Entretanto, Montoya fatigaba su cuerpo en las caminatas, los placeres del vino y las mujeres. Buscaba exaltarse y, sin embargo, su alma continuaba girando sin cesar en el torbellino.
El mayor de carabineros, Pitaut, tenía una modalidad muy versallesca de expresarse; demoraba sus palabras con tantos y tan graciosos ademanes y empleaba un lenguaje tan florido que más que hablar dibujaba en el aire sus ideas.
Odiaba decididamente a esos individuos «dispuestos a comerciar con todo menos con las palabras».
Para el comisario Godoy constituía un verdadero tormento sus visitas a Coyhayque; se confundía ante él, lo desmoronaba tanto sutil razonamiento.
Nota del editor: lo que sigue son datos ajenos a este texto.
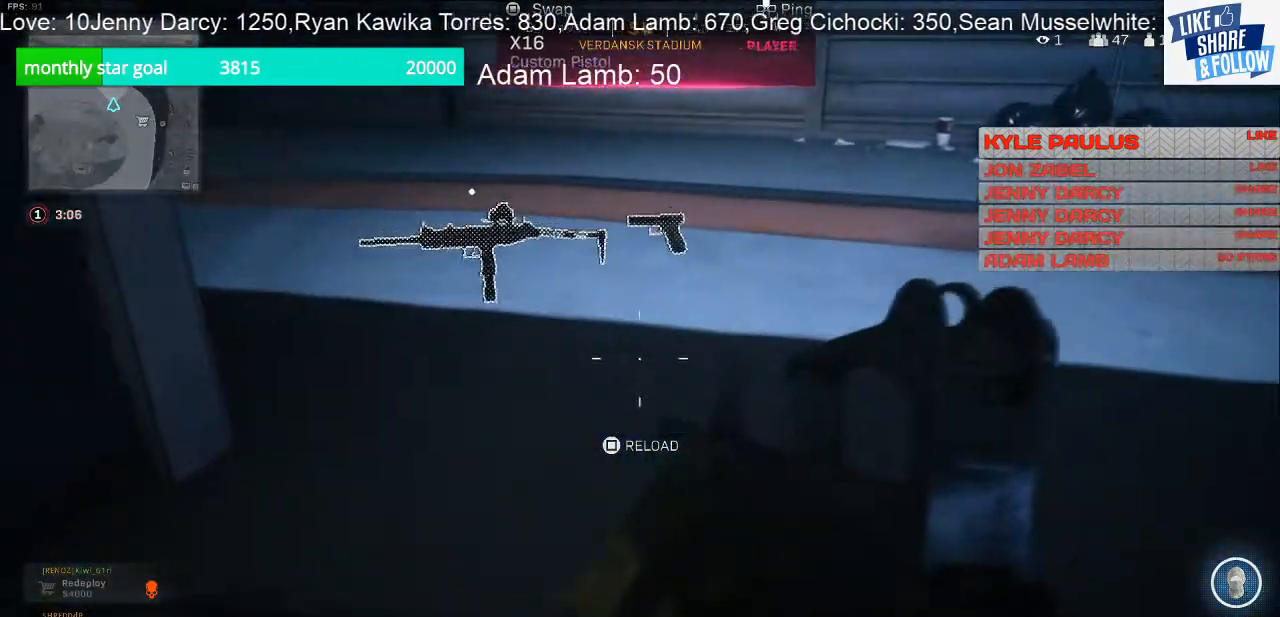
{"buttons": ["SQUARE"], "left_stick": "up", "right_stick": "center", "events": [[100, "right_stick", "left"], [200, "right_stick", "center"], [333, "SQUARE", "down"], [367, "left_stick", "up"]]}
Ahora lo escuchaba muy atentamente, procurando desbrozar del discurso del mayor Pitaut cuantos adornos ocultaban su sentido literal. Desconfiaba de aquella miel parlante.
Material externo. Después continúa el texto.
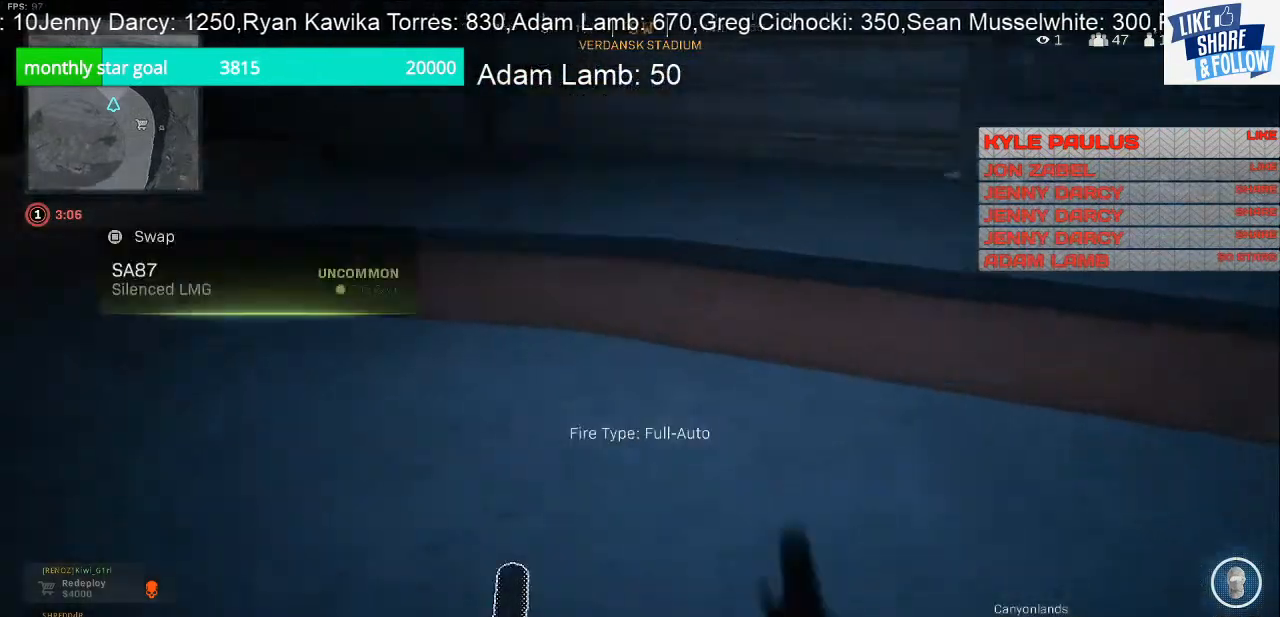
{"buttons": [], "left_stick": "up-left", "right_stick": "up-right", "events": [[267, "right_stick", "up-right"]]}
– Mi muy querido y estimado comisario -y agitó suavemente su larga mano de finos dedos morenos, insinuando un saludo inconcluso-, me complace, ¡no sabrá nunca cuánto!, platicar morosamente con usted. El señor General Gobernador comparte este gozo… «Vaya, vaya pronto, amigo mío.» ¡Ah, él siempre me honra con tan inmerecido título! «Vaya y reúnase con el comisario Godoy. Estoy seguro, segurísimo, que él (se refería a usted, naturalmente) tendrá muchas cosas que contarle…» ¡Y aquí estoy, mi querido comisario, aquí estoy!… Vine con la florida primavera, ¡la dulce y fragante Pomona fue vencida por ella! ¡Ah, qué país tan primoroso este Chile nuestro! -y el mayor Pitaut acentuaba la rotundez de las «p» y saboreaba la líquida fluidez de las «1», mientras los dedos de su mano derecha repiqueteaban alegremente sobre el largo sobre sellado y lacrado que dejara encima del escritorio. Parecía jugar con la expectación del comisario, preocupado por el contenido del sobre y no por los largos períodos seudo literarios de su superior.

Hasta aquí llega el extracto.